::: 文書の抜粋
ヴィクトリアン・ローズ・テイラー 恋のドレスと約束の手紙 / 青木祐子

本の感想, 作者名 あ行青木祐子

思いが通じ合ったクリスとシャーロックは、手紙のやりとりを始めた。そして、「薔薇色」に友人の女優シリルのドレスを作ってほしいという謎の男性が現れる。その依頼を受けることにしたクリスだが、シリルと対面でどこかしらの違和感を感じる。


ついに「お付き合い」らしきものを始めたクリスとシャーリー、第一歩は基本のき、からということで手紙です。文通です。清く正しい交際は文通からです。お互いの手紙の内容が本当にいじらしくてキュンキュンものですね……。そして乙女シャーリーが乙女っぷりと俺様っぷりを遺憾なく発揮されているのがこれまた読者としてとても面白いのです。あれだけえらそうにしてるくせにクリスの前では形無しです。これも恋のなせる技。
::::::
::: 表示された記録
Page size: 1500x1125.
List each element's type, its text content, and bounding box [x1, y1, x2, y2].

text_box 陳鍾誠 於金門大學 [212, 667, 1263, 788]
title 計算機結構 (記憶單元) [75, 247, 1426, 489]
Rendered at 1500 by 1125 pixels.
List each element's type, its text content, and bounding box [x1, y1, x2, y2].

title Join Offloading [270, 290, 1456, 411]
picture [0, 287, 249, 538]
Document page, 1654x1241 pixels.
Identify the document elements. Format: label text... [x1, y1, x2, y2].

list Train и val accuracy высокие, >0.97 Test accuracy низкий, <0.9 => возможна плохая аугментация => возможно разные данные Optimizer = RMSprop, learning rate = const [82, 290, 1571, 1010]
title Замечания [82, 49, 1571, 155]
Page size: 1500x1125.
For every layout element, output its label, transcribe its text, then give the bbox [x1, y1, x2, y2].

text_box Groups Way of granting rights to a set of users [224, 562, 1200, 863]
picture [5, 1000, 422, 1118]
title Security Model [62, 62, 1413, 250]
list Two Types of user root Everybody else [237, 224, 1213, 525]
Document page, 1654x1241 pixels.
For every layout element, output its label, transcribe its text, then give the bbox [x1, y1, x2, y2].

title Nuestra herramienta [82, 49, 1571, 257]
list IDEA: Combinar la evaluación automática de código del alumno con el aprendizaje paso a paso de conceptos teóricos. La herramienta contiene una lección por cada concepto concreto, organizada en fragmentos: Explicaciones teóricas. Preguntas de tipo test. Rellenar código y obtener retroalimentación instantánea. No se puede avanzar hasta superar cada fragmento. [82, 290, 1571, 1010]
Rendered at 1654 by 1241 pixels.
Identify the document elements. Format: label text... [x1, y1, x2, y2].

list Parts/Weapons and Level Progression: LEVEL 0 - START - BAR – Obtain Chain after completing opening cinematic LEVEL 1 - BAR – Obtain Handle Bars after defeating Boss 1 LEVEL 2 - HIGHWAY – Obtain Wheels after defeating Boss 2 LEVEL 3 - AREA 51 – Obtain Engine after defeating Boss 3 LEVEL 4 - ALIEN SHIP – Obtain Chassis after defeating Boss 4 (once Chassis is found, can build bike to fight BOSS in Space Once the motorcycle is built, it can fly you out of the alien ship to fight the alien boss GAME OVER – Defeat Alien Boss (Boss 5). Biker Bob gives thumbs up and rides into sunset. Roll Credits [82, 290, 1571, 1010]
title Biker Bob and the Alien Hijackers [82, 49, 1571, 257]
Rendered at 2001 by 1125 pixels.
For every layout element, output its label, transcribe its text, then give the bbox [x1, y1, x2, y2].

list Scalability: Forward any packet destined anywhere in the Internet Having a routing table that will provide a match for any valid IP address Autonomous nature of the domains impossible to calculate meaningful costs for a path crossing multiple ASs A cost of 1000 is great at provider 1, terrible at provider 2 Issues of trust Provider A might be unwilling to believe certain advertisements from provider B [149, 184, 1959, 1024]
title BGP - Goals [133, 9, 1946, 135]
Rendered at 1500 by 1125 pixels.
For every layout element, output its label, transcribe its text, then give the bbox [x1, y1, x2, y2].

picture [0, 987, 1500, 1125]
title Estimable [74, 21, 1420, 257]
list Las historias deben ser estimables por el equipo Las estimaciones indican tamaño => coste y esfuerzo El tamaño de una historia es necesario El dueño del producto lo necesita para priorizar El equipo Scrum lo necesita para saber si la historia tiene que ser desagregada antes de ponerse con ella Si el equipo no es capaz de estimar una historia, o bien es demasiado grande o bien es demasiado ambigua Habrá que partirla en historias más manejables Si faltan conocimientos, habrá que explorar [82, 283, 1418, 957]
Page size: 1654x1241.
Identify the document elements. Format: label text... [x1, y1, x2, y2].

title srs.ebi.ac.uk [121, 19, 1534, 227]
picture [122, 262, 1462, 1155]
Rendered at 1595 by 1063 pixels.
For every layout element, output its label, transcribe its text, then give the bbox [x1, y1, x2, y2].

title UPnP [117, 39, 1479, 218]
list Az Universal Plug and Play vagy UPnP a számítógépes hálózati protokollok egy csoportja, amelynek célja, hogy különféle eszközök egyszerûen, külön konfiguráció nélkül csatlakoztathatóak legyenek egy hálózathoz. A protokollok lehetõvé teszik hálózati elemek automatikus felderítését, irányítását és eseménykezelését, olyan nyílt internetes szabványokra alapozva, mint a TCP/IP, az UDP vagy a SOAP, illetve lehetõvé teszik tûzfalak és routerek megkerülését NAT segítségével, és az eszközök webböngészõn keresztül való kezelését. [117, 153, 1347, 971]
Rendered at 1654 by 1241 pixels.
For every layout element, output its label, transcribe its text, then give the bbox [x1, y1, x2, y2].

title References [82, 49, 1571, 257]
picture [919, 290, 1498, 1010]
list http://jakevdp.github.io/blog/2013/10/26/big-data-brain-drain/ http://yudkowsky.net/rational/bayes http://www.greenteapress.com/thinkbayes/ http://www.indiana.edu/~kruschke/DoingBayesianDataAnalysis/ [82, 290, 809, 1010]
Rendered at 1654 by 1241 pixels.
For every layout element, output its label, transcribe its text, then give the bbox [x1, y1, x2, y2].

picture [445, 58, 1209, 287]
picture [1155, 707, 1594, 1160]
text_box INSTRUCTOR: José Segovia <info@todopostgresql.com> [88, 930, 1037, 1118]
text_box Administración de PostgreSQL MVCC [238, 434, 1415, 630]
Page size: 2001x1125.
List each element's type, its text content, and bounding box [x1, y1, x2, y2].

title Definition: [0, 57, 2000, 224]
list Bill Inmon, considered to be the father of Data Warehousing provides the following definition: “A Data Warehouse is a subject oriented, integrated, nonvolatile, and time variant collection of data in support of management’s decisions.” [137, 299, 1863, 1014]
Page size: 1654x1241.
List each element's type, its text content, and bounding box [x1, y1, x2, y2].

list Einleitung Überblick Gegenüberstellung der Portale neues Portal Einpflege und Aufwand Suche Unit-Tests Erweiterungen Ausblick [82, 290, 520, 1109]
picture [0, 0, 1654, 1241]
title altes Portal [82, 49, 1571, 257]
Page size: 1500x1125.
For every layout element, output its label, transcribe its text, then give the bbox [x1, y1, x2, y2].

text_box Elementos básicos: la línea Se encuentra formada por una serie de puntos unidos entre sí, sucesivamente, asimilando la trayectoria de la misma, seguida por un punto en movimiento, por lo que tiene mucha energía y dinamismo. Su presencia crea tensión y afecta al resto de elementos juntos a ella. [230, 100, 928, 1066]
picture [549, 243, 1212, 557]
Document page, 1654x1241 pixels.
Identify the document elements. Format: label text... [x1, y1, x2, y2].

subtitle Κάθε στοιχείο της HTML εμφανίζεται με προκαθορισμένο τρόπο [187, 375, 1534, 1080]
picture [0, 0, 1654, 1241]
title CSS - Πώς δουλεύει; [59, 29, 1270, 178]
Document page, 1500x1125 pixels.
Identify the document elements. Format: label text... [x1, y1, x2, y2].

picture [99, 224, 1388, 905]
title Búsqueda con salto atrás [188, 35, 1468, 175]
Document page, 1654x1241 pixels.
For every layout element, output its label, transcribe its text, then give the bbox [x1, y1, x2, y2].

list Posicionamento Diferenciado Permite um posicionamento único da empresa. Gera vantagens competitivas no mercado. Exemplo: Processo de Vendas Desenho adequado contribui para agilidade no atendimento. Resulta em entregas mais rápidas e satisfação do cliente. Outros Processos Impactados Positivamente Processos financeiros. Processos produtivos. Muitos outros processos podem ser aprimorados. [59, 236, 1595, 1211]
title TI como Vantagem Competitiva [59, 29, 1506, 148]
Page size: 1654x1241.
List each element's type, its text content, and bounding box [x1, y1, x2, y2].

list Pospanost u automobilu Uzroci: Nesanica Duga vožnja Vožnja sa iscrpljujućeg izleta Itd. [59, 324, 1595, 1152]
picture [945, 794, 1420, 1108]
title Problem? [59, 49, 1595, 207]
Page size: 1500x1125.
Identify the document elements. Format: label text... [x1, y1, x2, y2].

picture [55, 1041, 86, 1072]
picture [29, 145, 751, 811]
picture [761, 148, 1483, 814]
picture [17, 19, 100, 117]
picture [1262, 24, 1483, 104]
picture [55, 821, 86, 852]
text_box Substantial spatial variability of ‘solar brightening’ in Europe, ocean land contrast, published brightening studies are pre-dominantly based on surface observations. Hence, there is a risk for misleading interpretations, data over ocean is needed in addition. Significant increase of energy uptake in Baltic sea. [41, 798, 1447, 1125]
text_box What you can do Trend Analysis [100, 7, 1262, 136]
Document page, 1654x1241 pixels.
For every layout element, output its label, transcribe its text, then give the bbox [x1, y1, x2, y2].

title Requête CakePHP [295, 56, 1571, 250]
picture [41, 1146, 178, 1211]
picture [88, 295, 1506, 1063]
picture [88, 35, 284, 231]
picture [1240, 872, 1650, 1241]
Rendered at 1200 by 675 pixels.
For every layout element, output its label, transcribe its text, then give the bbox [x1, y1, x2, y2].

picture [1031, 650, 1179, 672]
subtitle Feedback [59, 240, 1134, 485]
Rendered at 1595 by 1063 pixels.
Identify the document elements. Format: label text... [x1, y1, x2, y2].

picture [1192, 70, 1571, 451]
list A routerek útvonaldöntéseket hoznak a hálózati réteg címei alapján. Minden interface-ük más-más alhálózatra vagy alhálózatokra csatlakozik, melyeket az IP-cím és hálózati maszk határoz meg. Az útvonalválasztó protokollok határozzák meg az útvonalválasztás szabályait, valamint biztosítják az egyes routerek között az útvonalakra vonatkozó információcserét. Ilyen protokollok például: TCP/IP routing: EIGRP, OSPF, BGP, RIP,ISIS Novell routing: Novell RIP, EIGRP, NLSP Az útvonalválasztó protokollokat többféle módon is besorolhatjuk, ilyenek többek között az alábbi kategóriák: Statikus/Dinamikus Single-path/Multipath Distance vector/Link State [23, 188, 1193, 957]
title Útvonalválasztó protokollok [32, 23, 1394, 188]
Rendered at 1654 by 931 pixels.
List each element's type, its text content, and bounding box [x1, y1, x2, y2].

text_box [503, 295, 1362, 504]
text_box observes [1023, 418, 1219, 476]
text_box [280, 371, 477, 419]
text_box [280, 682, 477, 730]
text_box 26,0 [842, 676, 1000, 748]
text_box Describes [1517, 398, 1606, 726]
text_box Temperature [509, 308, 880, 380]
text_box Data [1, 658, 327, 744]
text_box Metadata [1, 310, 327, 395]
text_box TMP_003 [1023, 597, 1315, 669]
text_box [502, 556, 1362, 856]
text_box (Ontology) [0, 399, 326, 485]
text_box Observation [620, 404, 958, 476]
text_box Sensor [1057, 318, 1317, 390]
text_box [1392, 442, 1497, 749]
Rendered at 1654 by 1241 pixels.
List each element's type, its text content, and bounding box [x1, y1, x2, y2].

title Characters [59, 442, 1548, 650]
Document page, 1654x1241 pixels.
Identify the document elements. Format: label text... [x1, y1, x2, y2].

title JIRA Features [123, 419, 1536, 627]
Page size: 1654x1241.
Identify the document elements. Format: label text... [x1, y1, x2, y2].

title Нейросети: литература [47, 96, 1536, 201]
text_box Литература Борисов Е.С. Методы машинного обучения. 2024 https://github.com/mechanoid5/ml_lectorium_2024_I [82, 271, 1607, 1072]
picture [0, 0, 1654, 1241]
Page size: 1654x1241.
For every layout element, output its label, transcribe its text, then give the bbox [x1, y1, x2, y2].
::::::
- _取り組む課題_
a: 本の感想によると、謎の男性が「薔薇色」に作ってほしいと頼んだのは誰のドレスですか。
b: 本の感想の続きを、最後の文の後から書いてください。

- _演習の結果_
a: 友人の女優シリルのドレスです。

b:
今回は謎の「女優」シリルのドレスを作る過程で闇のドレスとクリス母の謎がこれまただいぶ明かされる話。このシリーズ、実はそんなに読み込んでないので誰が誰なんだか読みながら一部さっぱりでしたが、それでも大変なことが起こってることはよく分かった!(だめだめな読み方ですごめんなさい)クリス母関係も大変だったんですがパメラ争奪戦の方も気になります。両者一進一退の攻防。そしてパメラのためらう気持ちもとてもよく伝わってくるのでとても切ないです。

しかし、闇のドレス関係のところは読んでいてむかーっというかいらいらしてしまうのでとても苦手です。人の負の感情を引き出すドレスだから、あの支離滅裂さも一応は納得もいくのですが。そして今回はちょっと後味悪、な終わり方だったので余計に、なんというか非常にモヤモヤ感が。個人的にダークなお話は苦手というか、あんまり読まないようにしているのでどうも慣れていないというのもありちょっと悶々としてしまいます。しかし続きは気になるしなぁ……。

シャーリーにはとてもがんばっていただきたいです。いろんな意味でのラスボスはやっぱりアディルだな……。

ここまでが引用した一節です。